This is not a book about food - yet the smells of food: delicious, succulent, flavoursome, rich and sweet, light and refreshing, waft through every page of The Camel Trail. Judy Jackson's new novel, a saga of four generations of a Jewish family, takes us from Safed in the mountains of Galilee in the 1830s to north London in the 1970s.
The tale, which is based on a true story, follows David, orphaned in the great Safed earthquake of 1837, to the merchant society of mid-Victorian Gibraltar and then on to the London of the 1870s; and Dina, his daughter who returns to the sardine merchants of Gibraltar only to be catapulted back to London as an impoverished young widow. Then we follow Dina's daughter, Anna, who finds fulfilment in the iridescent strands of cooling sugar and the unctuous smoothness of melted chocolate until wartime rations force her into more creative efforts with sheeps' heads and the occasional hard-won onion.
Each chapter of the book is prefaced by a recipe, usually from a family notebook.
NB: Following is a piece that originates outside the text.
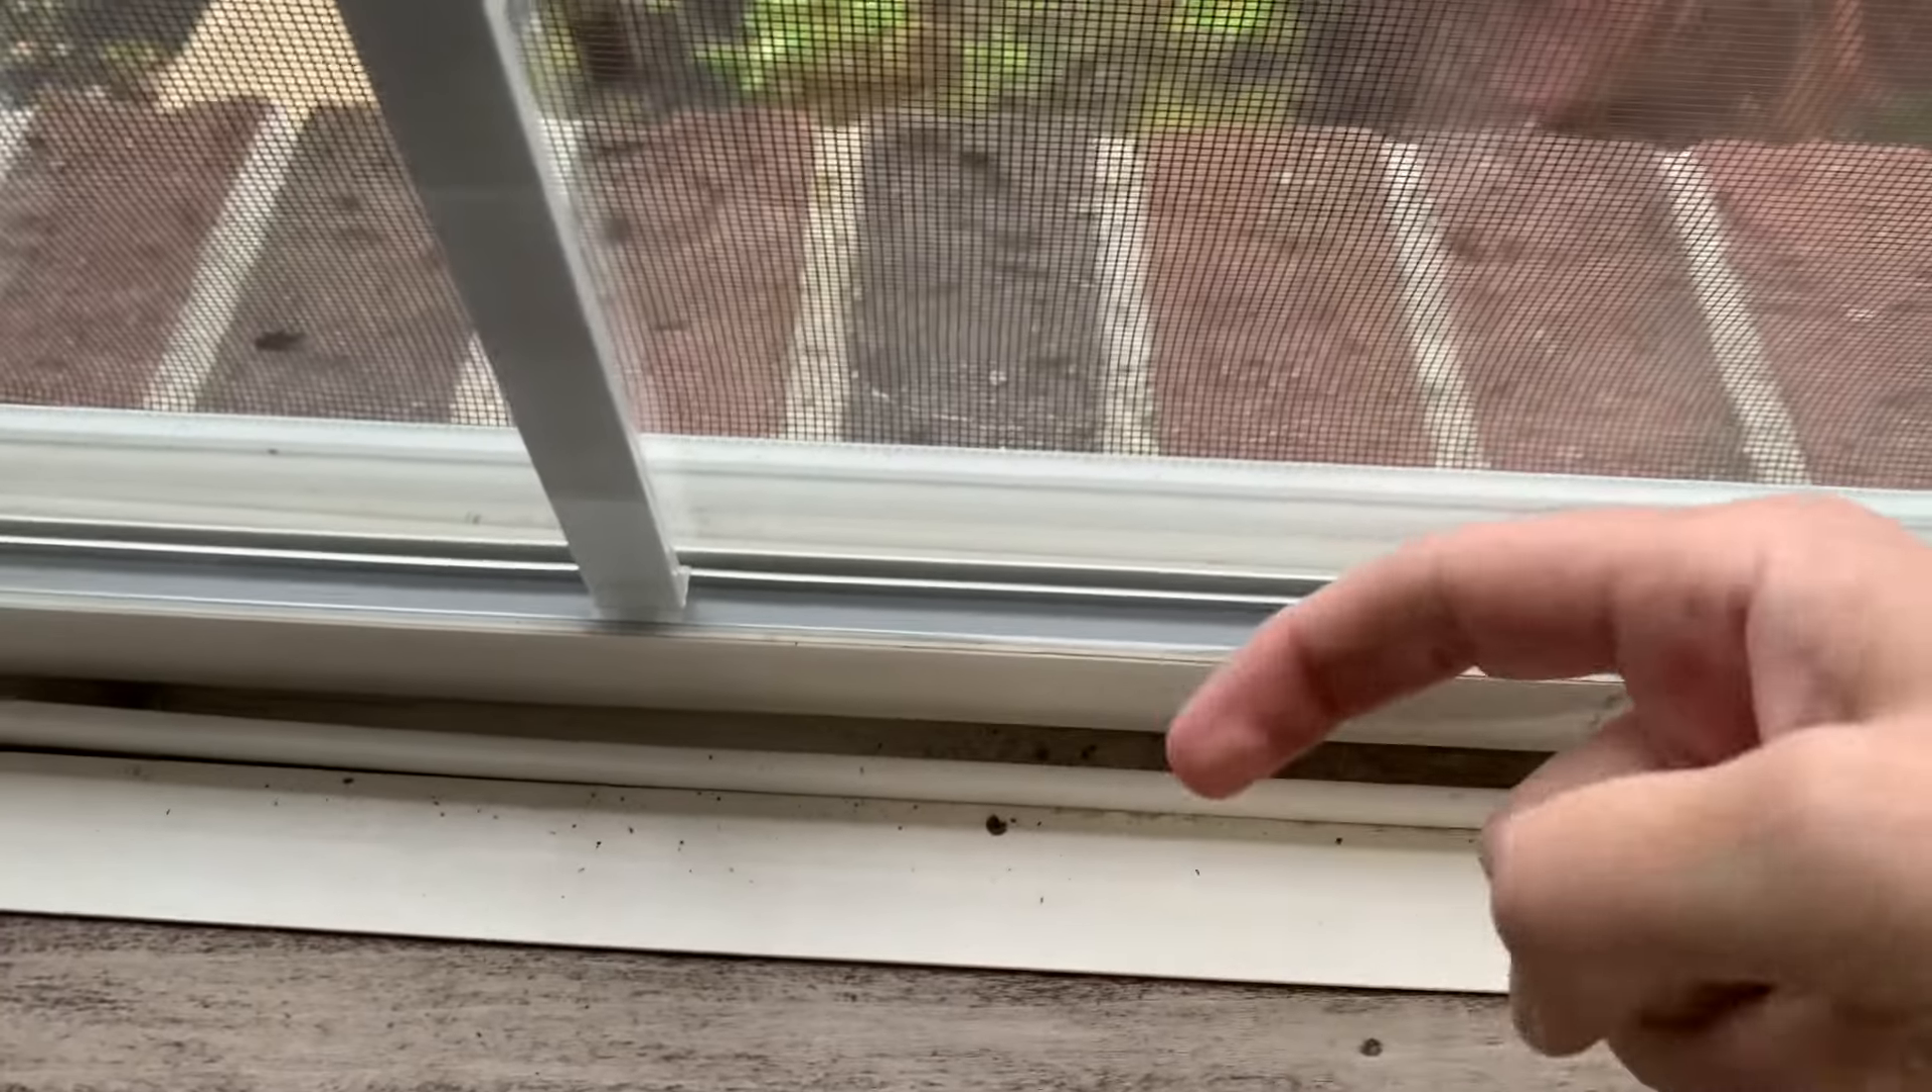I don't know what happened to my window, but you can see it kind of like bows out and there's this huge gap right here.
But it is not just the recipes which create the conviction that the love of food and the love of creating food binds this family together - and is the solace, especially of the women, in times of trial - of which there are many. Such an inherited passion is not uncommon in southern Europe but it is rare among British families - with the exception of British Jewish families for whom food remains the glue which holds the generations together. F
Food apart, The Camel Trail is a stonkingly good story. Moving seamlessly from Gibraltar in the 1830s to London in the 1940s, it charts the tragedies and joys of each generation of the Levy family as they rise to wealth and power, and sink back to relative obscurity until, at last, the dark secret which David has carried from Safed, and which haunted both his children and his grandchildren, is unearthed by his great-granddaughter.